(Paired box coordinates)
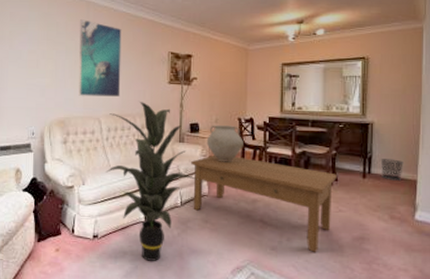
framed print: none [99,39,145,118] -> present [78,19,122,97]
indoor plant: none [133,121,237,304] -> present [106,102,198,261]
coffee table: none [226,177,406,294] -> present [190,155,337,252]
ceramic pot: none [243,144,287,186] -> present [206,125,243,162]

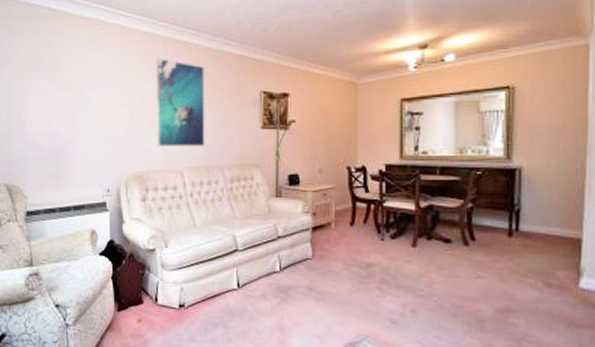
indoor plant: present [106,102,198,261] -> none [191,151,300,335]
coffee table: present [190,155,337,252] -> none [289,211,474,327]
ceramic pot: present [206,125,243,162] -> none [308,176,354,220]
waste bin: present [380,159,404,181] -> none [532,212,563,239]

*What you need to do*
For this exercise, copy each line of the data above exactly, from the first through the line containing "ceramic pot: none", and drop the pictures.

*Written response*
framed print: none [99,39,145,118] -> present [78,19,122,97]
indoor plant: none [133,121,237,304] -> present [106,102,198,261]
coffee table: none [226,177,406,294] -> present [190,155,337,252]
ceramic pot: none [243,144,287,186] -> present [206,125,243,162]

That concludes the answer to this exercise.